Key words: auxins, citoqunines, walnut, callus, leaves.

RESUMEN

Con el objeto de definir aspectos preliminares de la callogénesis de nogal(Juglans regia L.), para establecer, sistemas de propagación vegetativa vía indirecta, este trabajo analizó la inducción callogénica en hojas adultas de nogal, utilizando los medios de cultivo broadleaves tree (BTM), Murashige y Skoog (MS), Driver Kuniyuki Walnut (DKW) y Woody Plant (WPM). Se utilizaron segmentos foliares de 1 cm2 previamente esterilizados fueron dispuestos en cada medio de cultivo suplementado con 21,4 µM de ácido naftalén acético (ANA) y 8,8 µM de 6-bencilaminopurina (BAP). Se utilizó un diseño completamente aleatorio, la unidad experimental correspondió a una placa Petri con seis segmentos foliares. Cada tratamiento estuvo compuesto por siete repeticiones. A las 4 semanas de cultivo se evaluó la callogénesis (%), callos nodulares (%), e histología de macizos callosos, para los que se obtuvieron cortes de 10 µm a los cuales se realizó tinción con safranina-fastgreen. No se registraron diferencias significativas en la inducción de callogénesis entre los medios evaluados (α = 0,05); pero el porcentaje de callos nodulares fue significativamente mayor en los medios BTM (75%) y WPM (63%). Sólo en el medio BTM, la histología mostró presencia de zonas meristemáticas en el interior del macizo, sin que se observara expresión externa de dichas formaciones. Estos resultados indican que el medio de cultivo influye en las características morfogénicas del callo resultante, siendo los callos inducidos en el medio BTM los de mayor potencial morfogénico, al observarse meristemoides en sus primeros estadíos de organización.

### Material incluido
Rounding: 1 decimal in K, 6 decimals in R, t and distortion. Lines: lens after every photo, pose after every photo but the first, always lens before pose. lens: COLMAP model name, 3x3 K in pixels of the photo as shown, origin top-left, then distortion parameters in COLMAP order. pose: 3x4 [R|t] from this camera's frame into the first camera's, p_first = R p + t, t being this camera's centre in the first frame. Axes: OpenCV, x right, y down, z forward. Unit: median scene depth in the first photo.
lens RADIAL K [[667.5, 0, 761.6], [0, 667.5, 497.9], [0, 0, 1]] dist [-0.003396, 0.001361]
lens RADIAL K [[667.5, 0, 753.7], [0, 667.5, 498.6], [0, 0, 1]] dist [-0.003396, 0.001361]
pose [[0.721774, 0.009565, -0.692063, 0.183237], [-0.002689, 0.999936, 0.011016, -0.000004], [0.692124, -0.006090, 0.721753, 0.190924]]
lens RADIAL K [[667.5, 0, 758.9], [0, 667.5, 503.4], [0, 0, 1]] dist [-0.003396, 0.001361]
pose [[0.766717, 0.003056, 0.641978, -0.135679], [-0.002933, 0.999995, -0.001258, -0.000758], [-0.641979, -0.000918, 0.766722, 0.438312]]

### Qué hacer
Reproduce completo el fragmento sobre la callogénesis en hojas de nogal, sin cambiar nada. El material no interviene en esto.

### Solución
Key words: auxins, citoqunines, walnut, callus, leaves.

RESUMEN

Con el objeto de definir aspectos preliminares de la callogénesis de nogal(Juglans regia L.), para establecer, sistemas de propagación vegetativa vía indirecta, este trabajo analizó la inducción callogénica en hojas adultas de nogal, utilizando los medios de cultivo broadleaves tree (BTM), Murashige y Skoog (MS), Driver Kuniyuki Walnut (DKW) y Woody Plant (WPM). Se utilizaron segmentos foliares de 1 cm2 previamente esterilizados fueron dispuestos en cada medio de cultivo suplementado con 21,4 µM de ácido naftalén acético (ANA) y 8,8 µM de 6-bencilaminopurina (BAP). Se utilizó un diseño completamente aleatorio, la unidad experimental correspondió a una placa Petri con seis segmentos foliares. Cada tratamiento estuvo compuesto por siete repeticiones. A las 4 semanas de cultivo se evaluó la callogénesis (%), callos nodulares (%), e histología de macizos callosos, para los que se obtuvieron cortes de 10 µm a los cuales se realizó tinción con safranina-fastgreen. No se registraron diferencias significativas en la inducción de callogénesis entre los medios evaluados (α = 0,05); pero el porcentaje de callos nodulares fue significativamente mayor en los medios BTM (75%) y WPM (63%). Sólo en el medio BTM, la histología mostró presencia de zonas meristemáticas en el interior del macizo, sin que se observara expresión externa de dichas formaciones. Estos resultados indican que el medio de cultivo influye en las características morfogénicas del callo resultante, siendo los callos inducidos en el medio BTM los de mayor potencial morfogénico, al observarse meristemoides en sus primeros estadíos de organización.